How Is Chlamydia Transmitted?
Chlamydia is transmitted through sexual intercourse or contact with genital fluids. You can contract chlamydia through unprotected vaginal, anal, and oral sex. Sex toys can also transfer chlamydia if they are not washed or covered in between each use.
How Can I Protect Myself?
You can lessen the chances of contracting chlamydia by decreasing your number of sexual partners and using condoms. You and your partner should get tested before engaging in vaginal, anal, and oral sex. You will mitigate your risk of contracting chlamydia by remaining abstinent.
What Are the Symptoms of Chlamydia?
According to the NHS, at least 70% of women infected with chlamydia will be asymptomatic (unaware of any symptoms). Generally, symptoms will develop within 7 to 21 days (1 to 3 weeks) after having unprotected vaginal, anal, or oral sex with an infected person. In some cases, symptoms may not develop or take months to develop. It is best to see a licensed professional to get tested after unprotected sex.
Common symptoms of a chlamydia infection include:
- Pelvic or stomach pain
- Odd discharge
- Pain during and after sex
- Pain while urinating
- Bleeding after sex and/or in between periods
Chlamydia causes symptoms similar to that of other STDs and infections. The only way to ensure you receive proper treatment is to make an appointment with a licensed physician for a screening.
Is Chlamydia Curable?
In most cases, chlamydia is curable. When a patient takes their prescribed medication correctly, over 95% of cases are cured. Generally, a physician will prescribe an antibiotic such as doxycycline for chlamydia. You must take the medication as prescribed. You mustn’t miss doses, or the treatment may not work.
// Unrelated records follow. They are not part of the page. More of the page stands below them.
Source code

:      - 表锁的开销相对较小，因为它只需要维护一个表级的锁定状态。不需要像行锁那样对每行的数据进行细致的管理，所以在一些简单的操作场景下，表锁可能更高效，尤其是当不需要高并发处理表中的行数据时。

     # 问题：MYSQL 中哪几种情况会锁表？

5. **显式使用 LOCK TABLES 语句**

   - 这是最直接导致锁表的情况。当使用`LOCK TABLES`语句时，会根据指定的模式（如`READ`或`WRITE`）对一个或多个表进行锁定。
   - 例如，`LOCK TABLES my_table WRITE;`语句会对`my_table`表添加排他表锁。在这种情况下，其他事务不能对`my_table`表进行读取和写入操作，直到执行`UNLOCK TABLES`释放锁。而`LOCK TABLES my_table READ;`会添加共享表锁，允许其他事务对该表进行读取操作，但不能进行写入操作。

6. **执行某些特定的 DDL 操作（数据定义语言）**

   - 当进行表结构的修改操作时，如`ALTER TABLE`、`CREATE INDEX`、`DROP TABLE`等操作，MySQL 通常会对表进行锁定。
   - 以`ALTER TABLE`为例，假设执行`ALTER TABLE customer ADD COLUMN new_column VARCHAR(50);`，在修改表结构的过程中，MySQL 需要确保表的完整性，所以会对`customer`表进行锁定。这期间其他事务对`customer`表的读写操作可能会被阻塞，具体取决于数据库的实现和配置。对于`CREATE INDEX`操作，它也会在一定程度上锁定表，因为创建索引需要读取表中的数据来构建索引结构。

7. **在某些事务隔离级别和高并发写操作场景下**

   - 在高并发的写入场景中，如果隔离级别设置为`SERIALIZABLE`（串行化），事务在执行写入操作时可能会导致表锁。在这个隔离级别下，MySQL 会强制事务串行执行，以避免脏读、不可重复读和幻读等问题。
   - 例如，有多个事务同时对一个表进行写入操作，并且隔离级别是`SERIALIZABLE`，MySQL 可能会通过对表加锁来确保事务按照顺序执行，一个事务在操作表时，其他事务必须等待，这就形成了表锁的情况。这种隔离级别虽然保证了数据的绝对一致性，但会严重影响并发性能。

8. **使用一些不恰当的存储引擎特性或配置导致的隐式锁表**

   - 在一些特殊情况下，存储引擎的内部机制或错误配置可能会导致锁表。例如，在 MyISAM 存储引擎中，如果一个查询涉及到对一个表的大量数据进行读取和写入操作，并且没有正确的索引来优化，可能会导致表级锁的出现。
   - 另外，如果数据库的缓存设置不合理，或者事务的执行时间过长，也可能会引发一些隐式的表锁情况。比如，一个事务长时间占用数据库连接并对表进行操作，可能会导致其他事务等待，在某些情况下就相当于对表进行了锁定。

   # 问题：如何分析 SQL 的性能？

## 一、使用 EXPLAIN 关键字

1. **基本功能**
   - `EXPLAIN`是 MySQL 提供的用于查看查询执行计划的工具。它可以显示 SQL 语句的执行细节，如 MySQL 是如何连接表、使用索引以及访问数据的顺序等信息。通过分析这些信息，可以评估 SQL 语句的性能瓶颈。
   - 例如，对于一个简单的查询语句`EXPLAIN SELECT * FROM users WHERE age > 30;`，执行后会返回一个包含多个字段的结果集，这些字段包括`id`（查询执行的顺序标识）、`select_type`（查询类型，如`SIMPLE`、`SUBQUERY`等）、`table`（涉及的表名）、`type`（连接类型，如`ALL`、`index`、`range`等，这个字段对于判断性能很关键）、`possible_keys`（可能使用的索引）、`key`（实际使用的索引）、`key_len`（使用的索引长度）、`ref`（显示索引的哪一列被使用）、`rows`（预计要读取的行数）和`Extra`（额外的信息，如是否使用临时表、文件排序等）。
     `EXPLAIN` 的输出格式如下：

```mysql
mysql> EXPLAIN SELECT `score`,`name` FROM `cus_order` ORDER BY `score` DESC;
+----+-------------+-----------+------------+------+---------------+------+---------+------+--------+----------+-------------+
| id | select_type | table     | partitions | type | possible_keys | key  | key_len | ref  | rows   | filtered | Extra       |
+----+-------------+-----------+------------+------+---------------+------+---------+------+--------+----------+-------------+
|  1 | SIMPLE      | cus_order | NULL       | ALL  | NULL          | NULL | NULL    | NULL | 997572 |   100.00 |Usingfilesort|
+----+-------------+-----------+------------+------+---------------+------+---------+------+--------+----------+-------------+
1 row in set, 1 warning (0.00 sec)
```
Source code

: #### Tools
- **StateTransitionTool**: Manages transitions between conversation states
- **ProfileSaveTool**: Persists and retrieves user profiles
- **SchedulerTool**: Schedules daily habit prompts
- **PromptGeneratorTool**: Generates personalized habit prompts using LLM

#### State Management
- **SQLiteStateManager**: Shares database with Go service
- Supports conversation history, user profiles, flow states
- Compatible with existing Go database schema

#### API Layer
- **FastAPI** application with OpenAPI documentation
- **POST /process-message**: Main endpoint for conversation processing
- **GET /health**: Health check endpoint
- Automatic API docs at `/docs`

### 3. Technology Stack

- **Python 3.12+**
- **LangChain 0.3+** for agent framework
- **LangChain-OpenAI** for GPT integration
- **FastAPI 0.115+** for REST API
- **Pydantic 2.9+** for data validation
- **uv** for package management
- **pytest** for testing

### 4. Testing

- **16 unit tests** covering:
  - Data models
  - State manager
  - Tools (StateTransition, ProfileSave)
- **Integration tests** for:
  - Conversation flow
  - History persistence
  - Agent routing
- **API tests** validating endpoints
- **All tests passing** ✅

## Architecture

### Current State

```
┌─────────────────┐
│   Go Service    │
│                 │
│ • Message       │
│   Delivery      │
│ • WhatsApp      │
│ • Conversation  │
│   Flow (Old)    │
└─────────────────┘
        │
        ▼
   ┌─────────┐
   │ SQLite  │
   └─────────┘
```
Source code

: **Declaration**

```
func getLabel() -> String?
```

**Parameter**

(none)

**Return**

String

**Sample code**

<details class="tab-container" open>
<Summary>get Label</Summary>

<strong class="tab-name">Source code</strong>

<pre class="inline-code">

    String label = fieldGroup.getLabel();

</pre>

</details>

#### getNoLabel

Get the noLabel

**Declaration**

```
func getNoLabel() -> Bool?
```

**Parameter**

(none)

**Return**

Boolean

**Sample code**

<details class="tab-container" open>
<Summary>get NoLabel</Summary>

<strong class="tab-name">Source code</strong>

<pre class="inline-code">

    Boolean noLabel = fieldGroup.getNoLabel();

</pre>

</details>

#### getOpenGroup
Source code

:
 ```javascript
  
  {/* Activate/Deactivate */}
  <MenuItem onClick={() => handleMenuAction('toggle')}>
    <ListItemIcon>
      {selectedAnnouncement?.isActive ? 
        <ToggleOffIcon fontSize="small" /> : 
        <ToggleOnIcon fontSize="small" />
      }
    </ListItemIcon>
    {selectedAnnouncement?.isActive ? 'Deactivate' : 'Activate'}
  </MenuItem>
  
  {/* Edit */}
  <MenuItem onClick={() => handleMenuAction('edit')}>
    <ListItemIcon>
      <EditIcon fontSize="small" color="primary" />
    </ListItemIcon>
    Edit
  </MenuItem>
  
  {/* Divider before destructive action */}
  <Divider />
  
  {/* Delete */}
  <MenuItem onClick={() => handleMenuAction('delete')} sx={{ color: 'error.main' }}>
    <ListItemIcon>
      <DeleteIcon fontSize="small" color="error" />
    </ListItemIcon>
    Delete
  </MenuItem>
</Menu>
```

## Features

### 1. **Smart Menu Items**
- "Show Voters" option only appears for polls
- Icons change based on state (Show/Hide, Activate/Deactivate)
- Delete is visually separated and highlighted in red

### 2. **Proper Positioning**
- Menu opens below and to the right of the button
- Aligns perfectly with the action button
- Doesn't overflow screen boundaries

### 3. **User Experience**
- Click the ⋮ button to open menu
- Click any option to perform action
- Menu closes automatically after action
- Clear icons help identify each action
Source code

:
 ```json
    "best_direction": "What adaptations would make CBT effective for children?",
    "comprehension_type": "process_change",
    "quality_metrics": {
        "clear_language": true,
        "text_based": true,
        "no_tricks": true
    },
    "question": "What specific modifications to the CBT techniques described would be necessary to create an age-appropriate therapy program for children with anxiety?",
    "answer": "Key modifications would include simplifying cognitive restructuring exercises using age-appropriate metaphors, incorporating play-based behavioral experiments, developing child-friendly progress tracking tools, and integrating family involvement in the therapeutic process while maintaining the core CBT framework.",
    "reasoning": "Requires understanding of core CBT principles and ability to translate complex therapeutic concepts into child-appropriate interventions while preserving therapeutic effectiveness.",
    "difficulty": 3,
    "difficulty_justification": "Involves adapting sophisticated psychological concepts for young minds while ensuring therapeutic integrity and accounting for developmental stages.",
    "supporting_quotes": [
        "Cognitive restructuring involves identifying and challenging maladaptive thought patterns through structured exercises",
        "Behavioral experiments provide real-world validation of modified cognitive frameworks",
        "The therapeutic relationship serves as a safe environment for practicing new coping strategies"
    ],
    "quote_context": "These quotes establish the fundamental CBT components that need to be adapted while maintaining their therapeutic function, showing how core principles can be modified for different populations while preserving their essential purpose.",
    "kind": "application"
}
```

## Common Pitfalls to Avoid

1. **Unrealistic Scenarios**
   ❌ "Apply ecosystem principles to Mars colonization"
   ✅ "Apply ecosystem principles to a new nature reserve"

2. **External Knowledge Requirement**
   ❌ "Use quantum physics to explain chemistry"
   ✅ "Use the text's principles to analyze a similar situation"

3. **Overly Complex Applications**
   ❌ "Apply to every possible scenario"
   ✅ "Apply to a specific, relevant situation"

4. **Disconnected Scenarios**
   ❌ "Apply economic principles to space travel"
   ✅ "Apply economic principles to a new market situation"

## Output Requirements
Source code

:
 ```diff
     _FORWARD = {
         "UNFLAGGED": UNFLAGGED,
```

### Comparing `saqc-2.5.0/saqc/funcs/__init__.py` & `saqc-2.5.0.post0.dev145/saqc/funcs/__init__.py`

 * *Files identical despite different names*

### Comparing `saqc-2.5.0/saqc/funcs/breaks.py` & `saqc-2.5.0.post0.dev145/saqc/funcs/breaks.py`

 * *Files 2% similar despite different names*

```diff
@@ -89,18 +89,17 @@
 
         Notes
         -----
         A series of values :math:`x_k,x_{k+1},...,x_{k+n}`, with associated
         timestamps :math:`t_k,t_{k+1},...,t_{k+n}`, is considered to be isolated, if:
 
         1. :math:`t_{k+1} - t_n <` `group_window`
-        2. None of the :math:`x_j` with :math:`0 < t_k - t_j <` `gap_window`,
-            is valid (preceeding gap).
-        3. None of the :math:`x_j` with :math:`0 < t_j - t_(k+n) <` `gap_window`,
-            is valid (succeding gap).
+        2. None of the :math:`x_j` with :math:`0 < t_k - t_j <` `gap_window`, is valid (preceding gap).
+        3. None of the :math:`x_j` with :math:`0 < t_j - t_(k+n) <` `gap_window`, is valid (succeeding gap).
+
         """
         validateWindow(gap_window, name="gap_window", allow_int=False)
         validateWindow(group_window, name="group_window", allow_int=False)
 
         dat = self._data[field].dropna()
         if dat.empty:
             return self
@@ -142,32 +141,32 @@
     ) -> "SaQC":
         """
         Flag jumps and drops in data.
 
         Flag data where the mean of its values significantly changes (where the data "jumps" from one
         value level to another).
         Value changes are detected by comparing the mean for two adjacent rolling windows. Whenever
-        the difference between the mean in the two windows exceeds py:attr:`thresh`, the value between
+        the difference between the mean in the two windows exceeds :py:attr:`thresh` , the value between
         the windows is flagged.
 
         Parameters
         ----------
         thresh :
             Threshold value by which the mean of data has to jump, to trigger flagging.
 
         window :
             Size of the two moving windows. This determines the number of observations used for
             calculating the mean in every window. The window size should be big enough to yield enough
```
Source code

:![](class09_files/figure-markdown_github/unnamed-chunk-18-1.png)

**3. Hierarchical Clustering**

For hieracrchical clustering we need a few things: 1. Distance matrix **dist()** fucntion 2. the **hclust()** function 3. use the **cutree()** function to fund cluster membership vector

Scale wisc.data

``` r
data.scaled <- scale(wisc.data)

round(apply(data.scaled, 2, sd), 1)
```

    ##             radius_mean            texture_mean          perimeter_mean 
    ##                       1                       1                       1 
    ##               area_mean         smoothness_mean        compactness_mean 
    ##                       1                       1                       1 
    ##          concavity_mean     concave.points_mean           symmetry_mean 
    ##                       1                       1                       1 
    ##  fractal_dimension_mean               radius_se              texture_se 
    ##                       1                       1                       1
How Do Doctors Test for Chlamydia?
There are two common diagnostic screening procedures for chlamydia: a urine test and a swab. For a urine screening, you will urinate into a cup that will be sent to a laboratory to be analysed. The lab technicians will determine the presence of an infection. A swab screening for women involves swabbing the discharge from your cervix. The swab is used to create a culture and antigen testing. You can ask your doctor if you can swab your vagina yourself. A self-swab is just as effective as doctor-obtained swabs. In men, a swab is inserted at the end of your penis. A sample is taken from the urethra for culture or antigen testing. In some cases, your physician may ask to swab the anus as opposed to the urethra. The physician will let you know when you can expect your screening results. While you’re waiting for the results, you should not engage in sexual intercourse.